Saved data entries:
......

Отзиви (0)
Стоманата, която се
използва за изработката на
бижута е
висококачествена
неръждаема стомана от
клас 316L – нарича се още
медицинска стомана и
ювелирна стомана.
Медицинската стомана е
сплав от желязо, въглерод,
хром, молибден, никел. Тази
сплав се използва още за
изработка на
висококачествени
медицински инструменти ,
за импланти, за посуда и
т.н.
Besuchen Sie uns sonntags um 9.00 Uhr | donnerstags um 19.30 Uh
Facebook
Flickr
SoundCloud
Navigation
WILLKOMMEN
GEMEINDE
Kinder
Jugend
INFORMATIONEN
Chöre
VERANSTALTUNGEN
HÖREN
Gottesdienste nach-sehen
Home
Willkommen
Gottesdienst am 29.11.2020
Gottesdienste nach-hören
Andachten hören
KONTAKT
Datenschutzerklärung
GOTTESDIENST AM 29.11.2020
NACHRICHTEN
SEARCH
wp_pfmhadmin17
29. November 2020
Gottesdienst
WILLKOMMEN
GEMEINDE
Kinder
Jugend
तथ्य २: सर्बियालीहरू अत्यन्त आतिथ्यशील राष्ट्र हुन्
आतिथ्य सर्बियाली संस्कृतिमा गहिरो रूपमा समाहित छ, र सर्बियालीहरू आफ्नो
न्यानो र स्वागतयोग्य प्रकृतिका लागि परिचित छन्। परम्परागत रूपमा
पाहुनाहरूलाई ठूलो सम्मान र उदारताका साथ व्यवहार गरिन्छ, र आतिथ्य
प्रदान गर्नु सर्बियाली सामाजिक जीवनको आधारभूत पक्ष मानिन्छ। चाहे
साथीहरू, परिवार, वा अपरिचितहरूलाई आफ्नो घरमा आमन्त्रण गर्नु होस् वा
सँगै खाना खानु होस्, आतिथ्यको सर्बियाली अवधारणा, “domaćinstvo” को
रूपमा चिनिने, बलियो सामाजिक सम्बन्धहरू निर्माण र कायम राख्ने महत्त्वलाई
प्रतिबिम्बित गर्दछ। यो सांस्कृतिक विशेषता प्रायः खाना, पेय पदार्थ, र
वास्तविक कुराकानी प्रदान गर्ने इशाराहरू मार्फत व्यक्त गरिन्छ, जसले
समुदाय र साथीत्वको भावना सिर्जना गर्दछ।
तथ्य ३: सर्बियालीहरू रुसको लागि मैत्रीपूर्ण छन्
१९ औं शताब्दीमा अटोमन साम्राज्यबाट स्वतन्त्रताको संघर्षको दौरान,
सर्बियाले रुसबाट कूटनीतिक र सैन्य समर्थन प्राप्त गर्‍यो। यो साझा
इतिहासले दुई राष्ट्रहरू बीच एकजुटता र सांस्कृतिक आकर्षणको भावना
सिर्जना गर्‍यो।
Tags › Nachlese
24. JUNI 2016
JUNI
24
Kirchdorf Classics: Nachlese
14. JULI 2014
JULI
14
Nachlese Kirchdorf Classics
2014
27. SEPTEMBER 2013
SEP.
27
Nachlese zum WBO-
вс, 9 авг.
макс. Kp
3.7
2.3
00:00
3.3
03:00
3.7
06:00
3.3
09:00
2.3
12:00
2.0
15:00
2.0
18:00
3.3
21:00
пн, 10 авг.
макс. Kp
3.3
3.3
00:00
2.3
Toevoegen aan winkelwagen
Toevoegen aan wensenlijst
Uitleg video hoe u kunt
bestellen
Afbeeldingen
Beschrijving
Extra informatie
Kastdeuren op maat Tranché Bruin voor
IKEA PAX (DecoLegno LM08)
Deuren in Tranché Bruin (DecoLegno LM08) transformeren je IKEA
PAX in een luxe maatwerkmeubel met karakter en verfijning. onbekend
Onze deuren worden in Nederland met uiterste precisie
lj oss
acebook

......

THE PROBLEM
Reproduce each entry above exactly, keeping every character.

SOLUTION FOR THIS EXERCISE
Отзиви (0)
Стоманата, която се
използва за изработката на
бижута е
висококачествена
неръждаема стомана от
клас 316L – нарича се още
медицинска стомана и
ювелирна стомана.
Медицинската стомана е
сплав от желязо, въглерод,
хром, молибден, никел. Тази
сплав се използва още за
изработка на
висококачествени
медицински инструменти ,
за импланти, за посуда и
т.н.
Besuchen Sie uns sonntags um 9.00 Uhr | donnerstags um 19.30 Uh
Facebook
Flickr
SoundCloud
Navigation
WILLKOMMEN
GEMEINDE
Kinder
Jugend
INFORMATIONEN
Chöre
VERANSTALTUNGEN
HÖREN
Gottesdienste nach-sehen
Home
Willkommen
Gottesdienst am 29.11.2020
Gottesdienste nach-hören
Andachten hören
KONTAKT
Datenschutzerklärung
GOTTESDIENST AM 29.11.2020
NACHRICHTEN
SEARCH
wp_pfmhadmin17
29. November 2020
Gottesdienst
WILLKOMMEN
GEMEINDE
Kinder
Jugend
तथ्य २: सर्बियालीहरू अत्यन्त आतिथ्यशील राष्ट्र हुन्
आतिथ्य सर्बियाली संस्कृतिमा गहिरो रूपमा समाहित छ, र सर्बियालीहरू आफ्नो
न्यानो र स्वागतयोग्य प्रकृतिका लागि परिचित छन्। परम्परागत रूपमा
पाहुनाहरूलाई ठूलो सम्मान र उदारताका साथ व्यवहार गरिन्छ, र आतिथ्य
प्रदान गर्नु सर्बियाली सामाजिक जीवनको आधारभूत पक्ष मानिन्छ। चाहे
साथीहरू, परिवार, वा अपरिचितहरूलाई आफ्नो घरमा आमन्त्रण गर्नु होस् वा
सँगै खाना खानु होस्, आतिथ्यको सर्बियाली अवधारणा, “domaćinstvo” को
रूपमा चिनिने, बलियो सामाजिक सम्बन्धहरू निर्माण र कायम राख्ने महत्त्वलाई
प्रतिबिम्बित गर्दछ। यो सांस्कृतिक विशेषता प्रायः खाना, पेय पदार्थ, र
वास्तविक कुराकानी प्रदान गर्ने इशाराहरू मार्फत व्यक्त गरिन्छ, जसले
समुदाय र साथीत्वको भावना सिर्जना गर्दछ।
तथ्य ३: सर्बियालीहरू रुसको लागि मैत्रीपूर्ण छन्
१९ औं शताब्दीमा अटोमन साम्राज्यबाट स्वतन्त्रताको संघर्षको दौरान,
सर्बियाले रुसबाट कूटनीतिक र सैन्य समर्थन प्राप्त गर्‍यो। यो साझा
इतिहासले दुई राष्ट्रहरू बीच एकजुटता र सांस्कृतिक आकर्षणको भावना
सिर्जना गर्‍यो।
Tags › Nachlese
24. JUNI 2016
JUNI
24
Kirchdorf Classics: Nachlese
14. JULI 2014
JULI
14
Nachlese Kirchdorf Classics
2014
27. SEPTEMBER 2013
SEP.
27
Nachlese zum WBO-
вс, 9 авг.
макс. Kp
3.7
2.3
00:00
3.3
03:00
3.7
06:00
3.3
09:00
2.3
12:00
2.0
15:00
2.0
18:00
3.3
21:00
пн, 10 авг.
макс. Kp
3.3
3.3
00:00
2.3
Toevoegen aan winkelwagen
Toevoegen aan wensenlijst
Uitleg video hoe u kunt
bestellen
Afbeeldingen
Beschrijving
Extra informatie
Kastdeuren op maat Tranché Bruin voor
IKEA PAX (DecoLegno LM08)
Deuren in Tranché Bruin (DecoLegno LM08) transformeren je IKEA
PAX in een luxe maatwerkmeubel met karakter en verfijning. onbekend
Onze deuren worden in Nederland met uiterste precisie
lj oss
acebook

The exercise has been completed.